(click to enlarge panorama)
Although Infinite Jest calls the Pine Street Inn the “biggest and foulest” homeless shelter in the Boston area, anecdotal evidence presented repeatedly throughout the novel would suggest it’s actually the Shattuck Shelter which truly deserves this designation—at least the “foulest” part.
We accumulate plenty of incriminating details as we follow Ennet House live-in staffer Don Gately, who spends “five A.M.s a week” cleaning the “Shattuck Shelter For Homeless Males down in bombed-out Jamaica Plain.” We also learn—with seemingly no detail spared—what the job of janitor at a homeless shelter entails:
The relative cleanliness of the Shattuck’s toilets might seem surprising until you head into the shower area, with your equipment and face-mask. Half the guys in the Shattuck are always incontinent. There’s human waste in the showers on a daily fucking basis. Stavros lets him attach an industrial hose to a nozzle and spray the worst of the shit away from a distance before Gately has to go in there with his mop and brushes and solvents, and his mask.
And yet there is redemption to be found here, in the “very grossest corner[s] of the Shattuck Shelter,” as Gately finds to his surprise and discomfort:
Near the end of his Ennet residency, at like eight months clean and more or less free of any chemical compulsion, going to the Shattuck every A.M. and working the Steps and getting Active and pounding out meetings like a madman, Don Gately suddenly started to remember things he would just as soon not have.
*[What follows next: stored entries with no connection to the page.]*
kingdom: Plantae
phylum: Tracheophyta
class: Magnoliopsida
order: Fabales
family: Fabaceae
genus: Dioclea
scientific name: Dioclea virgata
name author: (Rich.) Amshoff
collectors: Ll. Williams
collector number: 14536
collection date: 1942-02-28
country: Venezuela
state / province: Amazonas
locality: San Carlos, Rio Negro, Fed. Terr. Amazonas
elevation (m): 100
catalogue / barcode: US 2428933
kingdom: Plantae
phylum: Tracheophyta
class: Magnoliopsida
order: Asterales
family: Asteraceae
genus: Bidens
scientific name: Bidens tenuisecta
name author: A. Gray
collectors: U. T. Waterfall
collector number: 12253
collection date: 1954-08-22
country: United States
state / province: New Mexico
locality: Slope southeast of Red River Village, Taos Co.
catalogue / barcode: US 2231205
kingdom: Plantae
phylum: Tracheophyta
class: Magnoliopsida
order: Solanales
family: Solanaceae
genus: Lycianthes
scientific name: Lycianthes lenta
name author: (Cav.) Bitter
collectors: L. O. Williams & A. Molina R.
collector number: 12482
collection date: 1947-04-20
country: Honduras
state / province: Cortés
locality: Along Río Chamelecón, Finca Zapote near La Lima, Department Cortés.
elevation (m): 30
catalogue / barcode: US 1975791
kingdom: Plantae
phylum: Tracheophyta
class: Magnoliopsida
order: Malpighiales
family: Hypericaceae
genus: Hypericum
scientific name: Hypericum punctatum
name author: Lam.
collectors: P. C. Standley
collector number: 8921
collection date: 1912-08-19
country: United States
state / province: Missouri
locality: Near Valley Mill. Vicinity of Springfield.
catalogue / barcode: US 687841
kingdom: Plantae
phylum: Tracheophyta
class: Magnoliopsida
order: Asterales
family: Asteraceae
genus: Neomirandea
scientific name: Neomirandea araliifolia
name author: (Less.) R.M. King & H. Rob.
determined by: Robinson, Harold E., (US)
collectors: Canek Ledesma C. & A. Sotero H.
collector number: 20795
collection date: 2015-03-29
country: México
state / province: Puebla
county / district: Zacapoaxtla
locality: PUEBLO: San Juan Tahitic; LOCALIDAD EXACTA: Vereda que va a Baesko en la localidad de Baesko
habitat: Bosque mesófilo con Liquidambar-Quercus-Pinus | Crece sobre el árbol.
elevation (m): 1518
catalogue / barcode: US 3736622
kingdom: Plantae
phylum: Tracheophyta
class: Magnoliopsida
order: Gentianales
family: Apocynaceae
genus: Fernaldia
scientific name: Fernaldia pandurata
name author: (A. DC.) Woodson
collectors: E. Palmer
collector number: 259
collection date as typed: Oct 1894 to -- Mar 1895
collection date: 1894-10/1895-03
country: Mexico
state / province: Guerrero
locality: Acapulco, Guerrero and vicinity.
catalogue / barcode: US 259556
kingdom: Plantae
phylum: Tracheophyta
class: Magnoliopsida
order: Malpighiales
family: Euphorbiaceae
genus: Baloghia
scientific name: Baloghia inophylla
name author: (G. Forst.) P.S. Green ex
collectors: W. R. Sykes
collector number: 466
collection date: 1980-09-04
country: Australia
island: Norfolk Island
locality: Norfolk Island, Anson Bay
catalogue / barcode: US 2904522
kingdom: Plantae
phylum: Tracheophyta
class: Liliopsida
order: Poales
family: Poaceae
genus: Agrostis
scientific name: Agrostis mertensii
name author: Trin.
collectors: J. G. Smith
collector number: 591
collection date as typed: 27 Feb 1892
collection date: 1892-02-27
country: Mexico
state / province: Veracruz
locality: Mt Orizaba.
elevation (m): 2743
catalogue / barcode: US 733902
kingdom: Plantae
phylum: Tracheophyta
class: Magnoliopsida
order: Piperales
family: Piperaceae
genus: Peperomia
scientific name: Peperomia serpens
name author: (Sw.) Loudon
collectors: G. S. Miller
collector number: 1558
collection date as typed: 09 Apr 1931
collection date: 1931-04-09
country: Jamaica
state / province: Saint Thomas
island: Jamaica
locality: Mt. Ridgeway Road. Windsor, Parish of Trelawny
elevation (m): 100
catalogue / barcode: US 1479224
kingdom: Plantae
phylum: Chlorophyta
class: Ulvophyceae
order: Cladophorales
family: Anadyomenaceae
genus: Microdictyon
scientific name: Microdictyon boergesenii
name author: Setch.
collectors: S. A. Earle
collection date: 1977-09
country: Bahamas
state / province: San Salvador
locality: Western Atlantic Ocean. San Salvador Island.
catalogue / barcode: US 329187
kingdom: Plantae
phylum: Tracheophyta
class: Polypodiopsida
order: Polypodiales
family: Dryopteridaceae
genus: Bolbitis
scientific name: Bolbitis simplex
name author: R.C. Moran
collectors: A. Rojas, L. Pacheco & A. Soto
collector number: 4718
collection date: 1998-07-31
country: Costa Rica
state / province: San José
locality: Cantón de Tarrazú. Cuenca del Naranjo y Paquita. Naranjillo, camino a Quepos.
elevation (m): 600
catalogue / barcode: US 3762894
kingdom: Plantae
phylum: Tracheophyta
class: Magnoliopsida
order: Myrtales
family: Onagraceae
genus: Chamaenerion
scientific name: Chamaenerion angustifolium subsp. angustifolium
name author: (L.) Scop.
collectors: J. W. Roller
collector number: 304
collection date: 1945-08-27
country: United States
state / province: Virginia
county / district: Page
Remembered. Actually remembered’s probably not the best word. It was more like he started to almost reexperience things that he’d barely even been there to experience, in terms of emotionally, in the first place.
During my research process, I was surprised to learn that this vividly depicted setting was in fact a real place. On the final day of my Boston trip, I paid a taxi driver handsomely to drive me around to what must have seemed like the strangest, least photogenic parts of Boston: a seemingly random skyscraper, unremarkable city streets and parking lots, not one but two homeless shelters.
The second of these was the Shattuck Shelter, and near the critical point of the endless drive around Franklin Park in Jamaica Plain—seriously, you could fit like ten Boston Commons in there—it became apparent the Google Maps pin drop was not precisely accurate (another issue I encountered repeatedly during my research). I basically had one chance to redirect the cab at a roundabout before I’d just have to move on.
Luckily, I made the right guess, and we found it: not on the road where I’d expected to, but one over, tucked into a plot of land hidden by a patch of woods just west of the Lemuel Shattuck Hospital. I felt as much an intruder snapping a photograph at this place as any (let alone the above panorama) likely because of what I’d read about what goes on inside. At least from the exterior, it was serene, unbusy—sober, if you will—and then I was off again, leaving the Shattuck Shelter to its improbable tranquility.